Tuesday, July 28, 2009

"Scientist at Work: Tucker Childs - Linguist’s Preservation Kit Has New Digital Tools" By Chris Nicholson, July 27, 2009, The New York Time

"Scientist at Work: Tucker Childs - Linguist’s Preservation Kit Has New Digital Tools"
By CHRIS NICHOLSON
Published: July 27, 2009
The New York Times


This must-read article by Chris Nicholson opens this way:
"TEI, Sierra Leone — Jogue, yipe, simoi are three short words for foods in Kim, a language in Sierra Leone that Tucker Childs has been trying, for the past three years, to write down, record and understand.

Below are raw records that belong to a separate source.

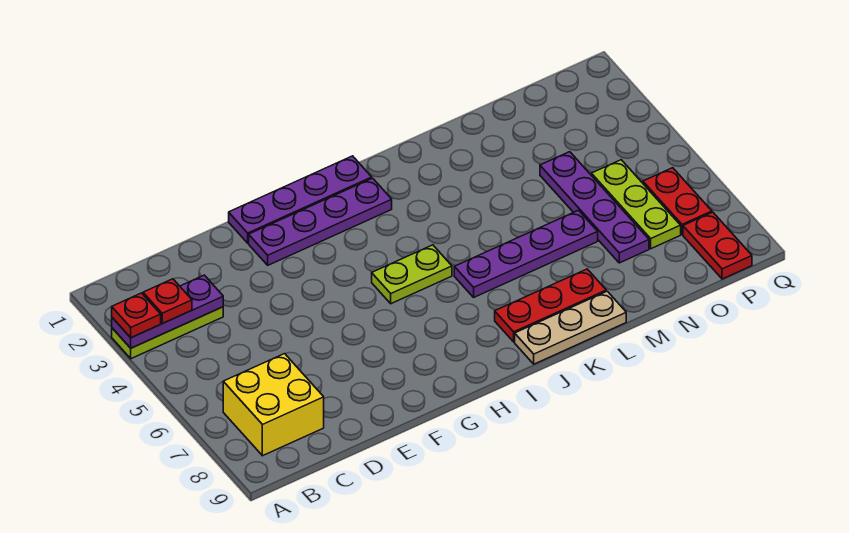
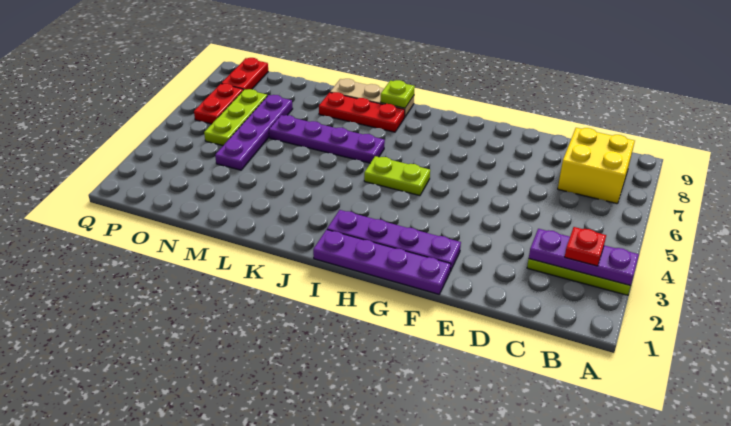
red plate A3 level 3 -> none
none -> lime plate J9 level 2

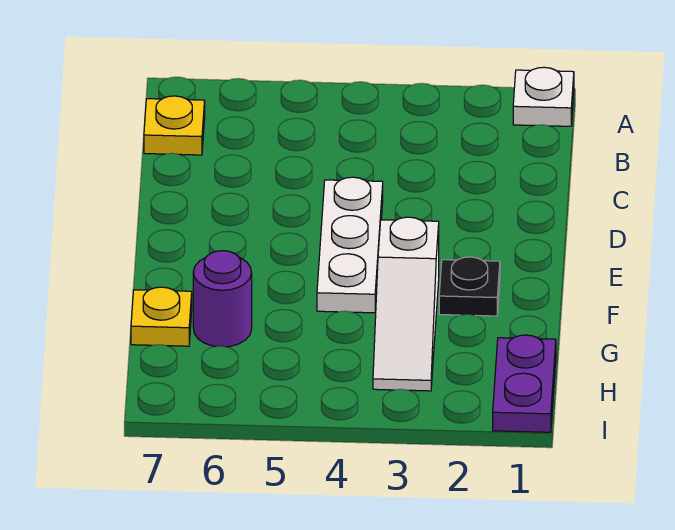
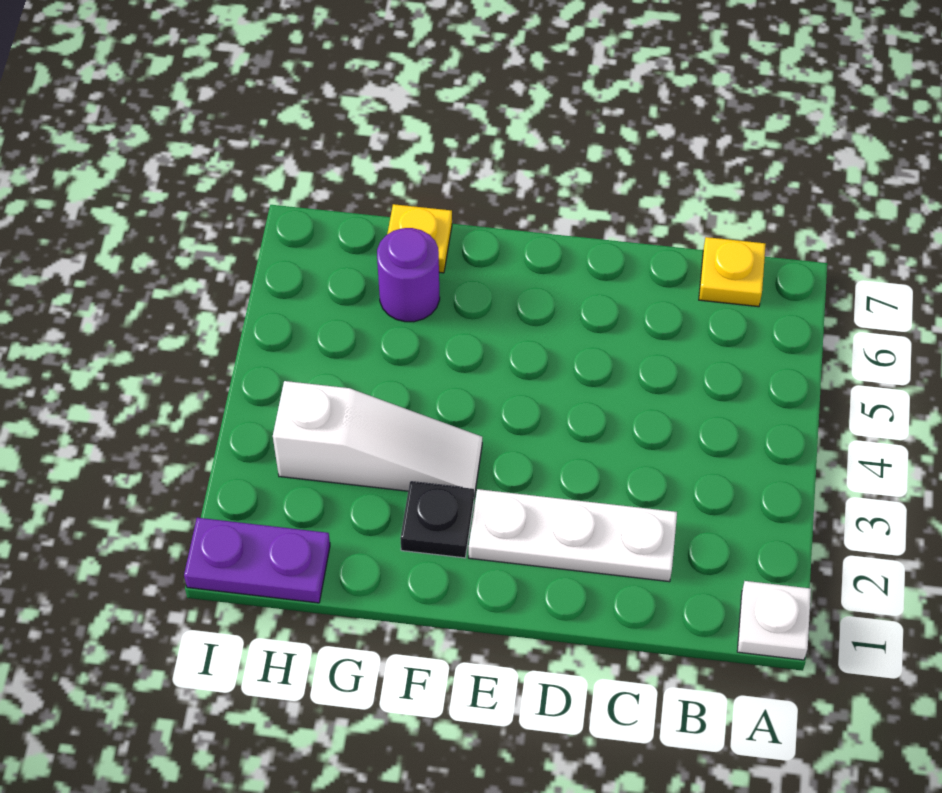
white plate D4:F4 level 1 -> white plate C2:E2 level 1
white slope F3:H3 level 1 top F -> white slope F3:H3 level 1 top H

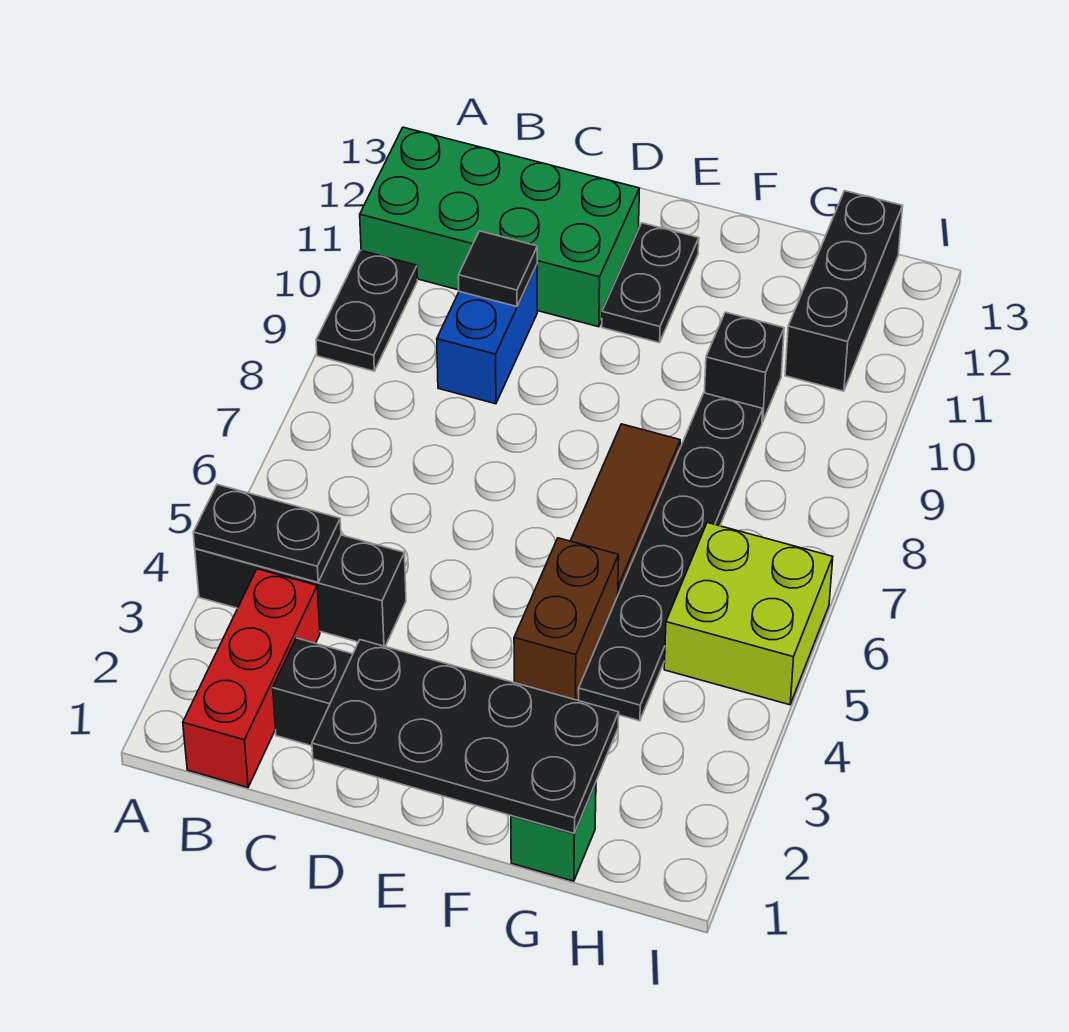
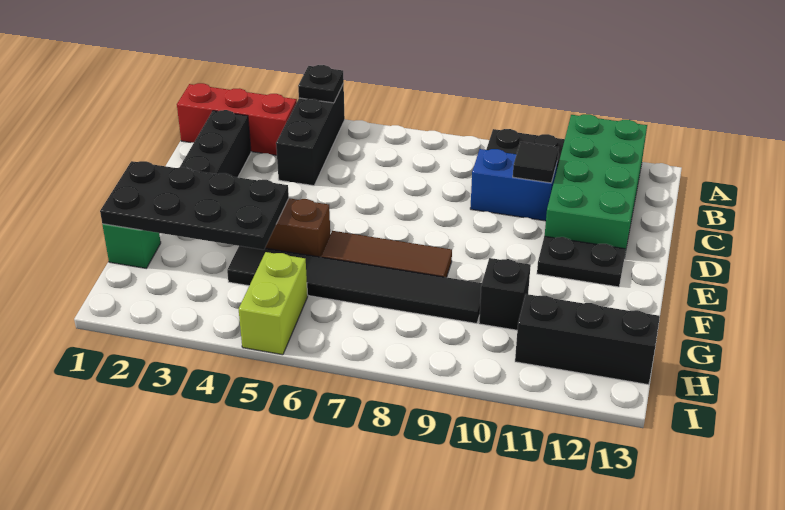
black plate A4:B4 level 2 -> black plate A4 level 2
black plate D1:G2 level 2 -> black plate F1:G4 level 2
black plate G4:G9 level 1 -> black tile G4:G9 level 1
lime brick H5:I6 level 1 -> lime brick H5:I5 level 1

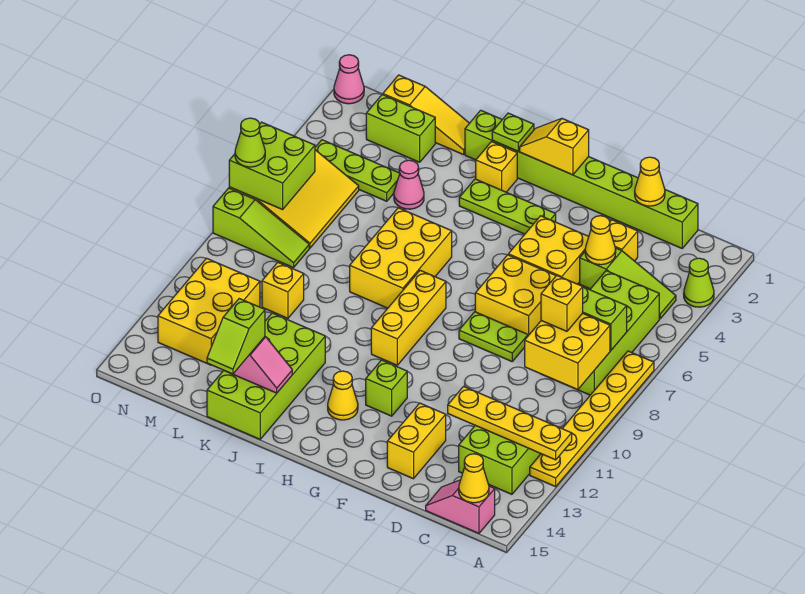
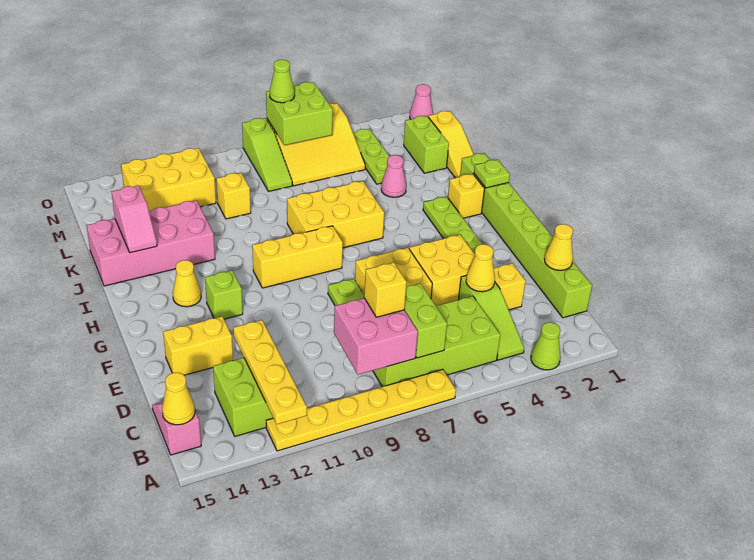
yellow brick B8:C9 level 2 -> pink brick B8:C9 level 2
yellow slope G1:H1 level 2 top G -> none
lime brick J12:K15 level 1 -> pink brick J12:K15 level 1
lime slope K14:K15 level 3 top 14 -> none

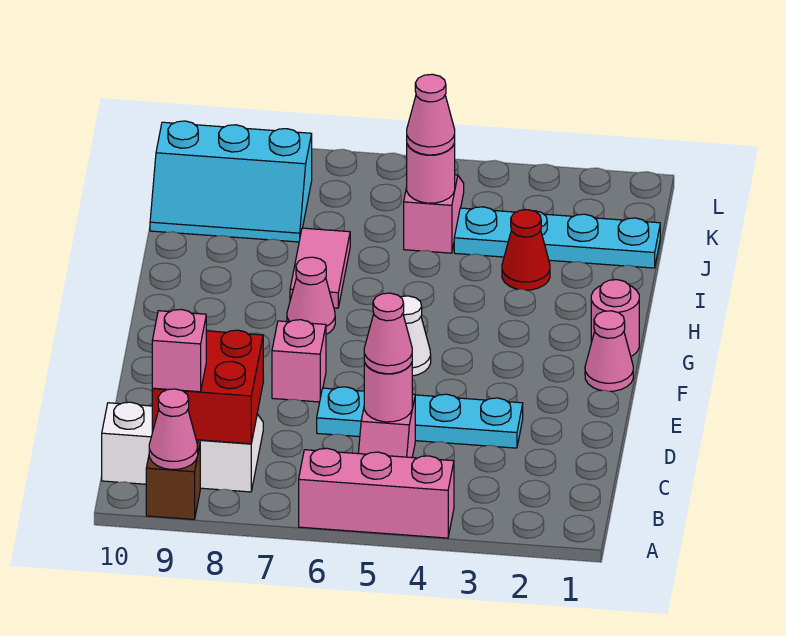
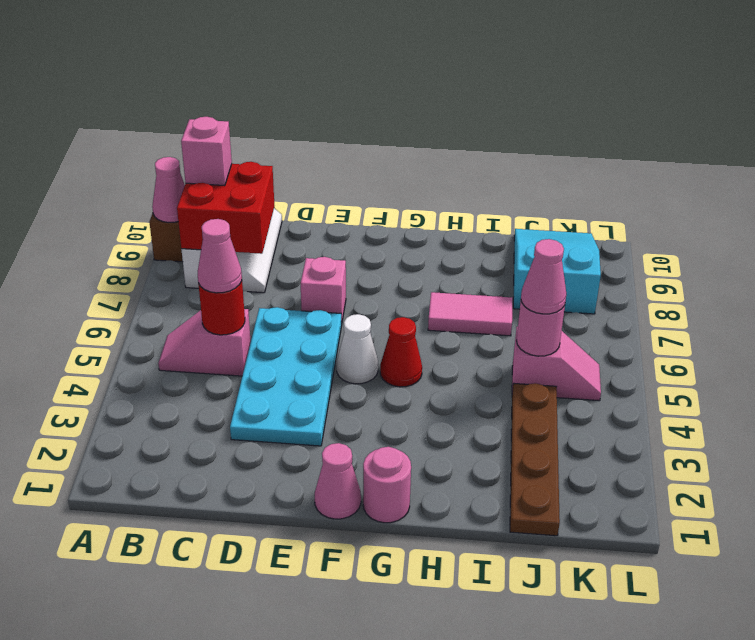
pink brick A4:A6 level 1 -> none
pink round brick C5 level 2 -> red round brick C5 level 2
cyan plate D3:D6 level 1 -> cyan plate D3:E6 level 1
pink cone G7 level 1 -> none
red cone I3 level 1 -> red cone G5 level 1
cyan plate J1:J4 level 1 -> brown plate J1:J4 level 1
cyan slope J8:K10 level 1 top K -> cyan slope J8:K10 level 1 top 8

"Kim is a dying language, and Dr. Childs a field linguist. From his base here in Tei, a small fishing village on the Waanje River, he canoes up the narrow waterways that cut across the river’s floodplain, and hikes a few miles inland, to where the last Kim communities remain. Based on recordings taken there, he has devised an alphabet and compiled a dictionary and is finishing a book on the grammar.

"Africa has about 2,000 of the world’s 6,000 languages. Many are still unwritten, some have yet to be named and many will probably disappear..."

Nicholson writes that today's linguists, using new digital tools, compile language documentation "includ(ing) audio recordings of conversations and folktales, videos of songs and dances, and text transcriptions."